__Testo in esame__.
• • • • • • •
“Né dio né padroni”, un documentario che ha fatto discutere. Guardatelo e fatevene un’opinione (e se domenica siete a Parigi, partecipate alla discussione…)

Dalla newsletter di Fleurs Arctiques (vedi qui) apprendo che domenica 7 gennaio compagne e compagni discuteranno del documentario “Ni Dieu, ni Maître, une histoire de l’anarchisme”,  di Tancrède Ramonet che potete vedere qui. Questo il documento che invita all’incontro spiegando anche le ragioni per cui è stato organizzato. 

A proposito del documentario « Ni Dieu, ni Maître, une histoire de l’anarchisme »

Poco meno di un anno fa era stato diffuso su Arte il documentario “Né dio né padroni – Una storia dell’anarchismo”, di Tancrède Ramonet. In un periodo di miseria politica, in cui mettere le mani sulla storia delle lotte e dei movimenti rivoluzionari resta l’ultimo bastione al quale si aggrappa il vecchio Partito Comunista, quel documentario che si presenta come una “Riabilitazione dell’anarchismo” è stato accolto piuttosto positivamente negli ambienti militanti e istituzionali. In un periodo di carenza, non per questo tutto è buono da prendere.
Se ci è sembrato necessaria una lettura critica, e pubblica, di questa “storia dell’anarchismo” è innanzitutto per quello che quel lavoro veicola come lettura identitaria dell’anarchismo, ma in ugual misura perché la sua ottica è la riabilitazione dell’anarchismo nel quadro della storiografia staliniana alla francese operando così la liquidazione di ciò che può restarne di sovversivo oggi.
La visione dell’anarchismo che difende partecipa attivamente alla decostruzione in corso dell’eredità rivoluzionaria nella quale ci viene proposto di disegnare delle figure quasi-mitologiche per consolidare una costruzione ideologica che non fa altro che convalidare il presente, e questa mitopoiési (1) di cartone ci sembra caratteristica di un rapporto al passato ma ancor più di un rapporto disastroso al presente.
Non si tratta di difendere l’ambito di influenza di una qualunque identità anarchista o la purezza di una corrente filosofico-politica – d’altra parte ben maltrattata in quanto tale dalla prospettiva di volgarizzazione del documentario – ed è da un punto di vista rivoluzionario che abbiamo cominciato a riflettere.
• • • • • • •
__Elenco attività__.
**1.** Ricopia senza alcuna modifica, dal testo in esame, la parte che si apre con le parole contenenti "Se ci è sembrato" e si chiude con "di sovversivo oggi.".
**2.** Riscrivi in forma più breve il paragrafo del testo in esame che comincia con "Poco meno di un anno fa", conservandone i fatti principali.

__Dati di partenza__.
• • • • • • •
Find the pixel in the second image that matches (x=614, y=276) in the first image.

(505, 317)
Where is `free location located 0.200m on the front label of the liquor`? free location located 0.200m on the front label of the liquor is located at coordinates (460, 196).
• • • • • • •
__Risposte numerate__.
**1.**
Se ci è sembrato necessaria una lettura critica, e pubblica, di questa “storia dell’anarchismo” è innanzitutto per quello che quel lavoro veicola come lettura identitaria dell’anarchismo, ma in ugual misura perché la sua ottica è la riabilitazione dell’anarchismo nel quadro della storiografia staliniana alla francese operando così la liquidazione di ciò che può restarne di sovversivo oggi.

**2.** Poco meno di un anno prima, Arte aveva trasmesso il documentario di Tancrède Ramonet "Né dio né padroni – Una storia dell'anarchismo". Il documentario si presenta come una "Riabilitazione dell'anarchismo". È uscito in un periodo di miseria politica, in cui il vecchio Partito Comunista si aggrappa alla storia delle lotte rivoluzionarie come ultimo bastione. Negli ambienti militanti e istituzionali è stato accolto piuttosto positivamente. Tuttavia, anche in un periodo di carenza, non tutto è buono da prendere.